> HOW TO COMPLETE THIS TASK
Word for word, transcribe the data below from the line with "[520,847,554,860] here. ->" to the line with "[213,1076,392,1091] I couldn't suggest you more ->", keeping both of those lines.

> PROVIDED INFORMATION
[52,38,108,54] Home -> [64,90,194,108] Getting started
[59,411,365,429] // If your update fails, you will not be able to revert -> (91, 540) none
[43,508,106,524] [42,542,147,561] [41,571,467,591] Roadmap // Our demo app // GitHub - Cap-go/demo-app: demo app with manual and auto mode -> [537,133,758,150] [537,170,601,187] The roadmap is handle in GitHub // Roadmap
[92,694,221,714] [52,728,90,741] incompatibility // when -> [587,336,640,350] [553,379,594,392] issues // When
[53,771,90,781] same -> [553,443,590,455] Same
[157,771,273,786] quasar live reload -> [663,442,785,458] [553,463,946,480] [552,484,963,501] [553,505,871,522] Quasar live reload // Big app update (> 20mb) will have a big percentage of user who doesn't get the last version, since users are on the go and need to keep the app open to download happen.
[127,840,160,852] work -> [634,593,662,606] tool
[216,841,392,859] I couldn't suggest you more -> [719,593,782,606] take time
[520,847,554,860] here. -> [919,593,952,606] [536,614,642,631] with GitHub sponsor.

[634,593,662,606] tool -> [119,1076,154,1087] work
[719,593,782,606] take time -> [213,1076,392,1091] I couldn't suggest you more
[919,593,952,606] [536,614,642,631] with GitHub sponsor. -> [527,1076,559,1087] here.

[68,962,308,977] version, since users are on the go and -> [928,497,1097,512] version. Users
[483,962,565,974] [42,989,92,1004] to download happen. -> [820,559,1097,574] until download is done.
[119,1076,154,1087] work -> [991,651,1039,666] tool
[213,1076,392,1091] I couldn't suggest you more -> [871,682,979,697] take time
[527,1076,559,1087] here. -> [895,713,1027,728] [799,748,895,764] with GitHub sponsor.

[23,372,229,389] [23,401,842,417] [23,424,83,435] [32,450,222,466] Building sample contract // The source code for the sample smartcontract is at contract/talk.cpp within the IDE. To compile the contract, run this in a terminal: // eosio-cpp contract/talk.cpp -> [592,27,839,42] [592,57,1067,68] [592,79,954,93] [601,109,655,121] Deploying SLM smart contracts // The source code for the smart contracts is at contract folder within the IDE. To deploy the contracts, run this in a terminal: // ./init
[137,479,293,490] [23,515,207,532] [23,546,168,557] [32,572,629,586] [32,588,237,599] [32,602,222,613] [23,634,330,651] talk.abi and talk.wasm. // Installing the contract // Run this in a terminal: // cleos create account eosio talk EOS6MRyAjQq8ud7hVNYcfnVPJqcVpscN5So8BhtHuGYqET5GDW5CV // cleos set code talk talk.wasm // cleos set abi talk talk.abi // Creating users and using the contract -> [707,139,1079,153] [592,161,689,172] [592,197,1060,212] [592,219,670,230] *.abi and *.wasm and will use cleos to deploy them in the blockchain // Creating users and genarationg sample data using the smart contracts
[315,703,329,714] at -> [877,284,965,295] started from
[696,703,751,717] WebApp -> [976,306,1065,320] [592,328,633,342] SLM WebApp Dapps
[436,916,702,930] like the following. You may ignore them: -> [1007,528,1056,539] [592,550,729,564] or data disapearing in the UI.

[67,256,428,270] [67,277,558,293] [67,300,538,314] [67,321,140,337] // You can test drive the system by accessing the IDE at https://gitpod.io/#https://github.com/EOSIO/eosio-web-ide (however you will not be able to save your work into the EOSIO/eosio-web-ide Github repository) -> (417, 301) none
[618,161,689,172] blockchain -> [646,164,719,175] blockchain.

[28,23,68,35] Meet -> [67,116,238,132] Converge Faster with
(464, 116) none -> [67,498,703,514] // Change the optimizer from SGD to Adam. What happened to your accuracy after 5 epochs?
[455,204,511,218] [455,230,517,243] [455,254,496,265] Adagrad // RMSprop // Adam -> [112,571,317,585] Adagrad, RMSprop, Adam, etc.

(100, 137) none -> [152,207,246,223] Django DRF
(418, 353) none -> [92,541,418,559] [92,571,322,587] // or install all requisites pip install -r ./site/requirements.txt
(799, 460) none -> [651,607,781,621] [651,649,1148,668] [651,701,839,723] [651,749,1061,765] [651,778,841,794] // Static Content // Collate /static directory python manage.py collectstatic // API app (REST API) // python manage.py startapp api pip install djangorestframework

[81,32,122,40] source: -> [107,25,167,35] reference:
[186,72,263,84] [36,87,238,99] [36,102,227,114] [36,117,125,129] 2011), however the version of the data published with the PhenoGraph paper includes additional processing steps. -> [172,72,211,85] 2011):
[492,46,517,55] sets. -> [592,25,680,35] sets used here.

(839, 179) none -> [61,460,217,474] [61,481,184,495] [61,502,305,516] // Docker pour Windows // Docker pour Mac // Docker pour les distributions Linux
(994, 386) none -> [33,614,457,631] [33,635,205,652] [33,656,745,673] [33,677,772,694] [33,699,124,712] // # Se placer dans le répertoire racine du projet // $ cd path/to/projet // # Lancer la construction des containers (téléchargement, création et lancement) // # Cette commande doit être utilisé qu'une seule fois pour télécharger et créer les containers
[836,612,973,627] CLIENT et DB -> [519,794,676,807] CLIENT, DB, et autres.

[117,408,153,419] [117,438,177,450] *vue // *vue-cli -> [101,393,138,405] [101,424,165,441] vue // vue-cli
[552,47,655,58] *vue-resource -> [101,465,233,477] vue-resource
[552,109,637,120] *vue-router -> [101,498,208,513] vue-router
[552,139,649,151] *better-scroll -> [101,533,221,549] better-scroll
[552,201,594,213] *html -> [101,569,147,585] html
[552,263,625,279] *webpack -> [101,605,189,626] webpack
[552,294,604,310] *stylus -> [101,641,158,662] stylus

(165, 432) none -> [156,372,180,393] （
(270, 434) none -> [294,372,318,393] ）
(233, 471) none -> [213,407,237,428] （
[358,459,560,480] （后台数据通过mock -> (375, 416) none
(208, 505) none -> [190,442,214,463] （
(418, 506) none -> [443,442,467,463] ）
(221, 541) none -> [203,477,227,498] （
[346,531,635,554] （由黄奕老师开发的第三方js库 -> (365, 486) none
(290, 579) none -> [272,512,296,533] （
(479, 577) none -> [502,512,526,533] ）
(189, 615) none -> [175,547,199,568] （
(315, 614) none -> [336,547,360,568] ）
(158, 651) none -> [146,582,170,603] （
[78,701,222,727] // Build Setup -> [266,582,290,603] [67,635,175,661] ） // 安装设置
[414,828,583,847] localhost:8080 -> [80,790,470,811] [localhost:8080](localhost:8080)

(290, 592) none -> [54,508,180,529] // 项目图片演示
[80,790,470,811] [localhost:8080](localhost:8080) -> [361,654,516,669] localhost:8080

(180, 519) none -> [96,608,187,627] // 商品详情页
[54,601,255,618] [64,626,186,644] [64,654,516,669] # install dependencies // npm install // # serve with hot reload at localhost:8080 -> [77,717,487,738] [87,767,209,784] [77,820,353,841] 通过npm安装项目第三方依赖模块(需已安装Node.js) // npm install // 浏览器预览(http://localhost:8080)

> EXERCISE OUTPUT
[520,847,554,860] here. -> [919,593,952,606] [536,614,642,631] with GitHub sponsor.

[634,593,662,606] tool -> [119,1076,154,1087] work
[719,593,782,606] take time -> [213,1076,392,1091] I couldn't suggest you more
[919,593,952,606] [536,614,642,631] with GitHub sponsor. -> [527,1076,559,1087] here.

[68,962,308,977] version, since users are on the go and -> [928,497,1097,512] version. Users
[483,962,565,974] [42,989,92,1004] to download happen. -> [820,559,1097,574] until download is done.
[119,1076,154,1087] work -> [991,651,1039,666] tool
[213,1076,392,1091] I couldn't suggest you more -> [871,682,979,697] take time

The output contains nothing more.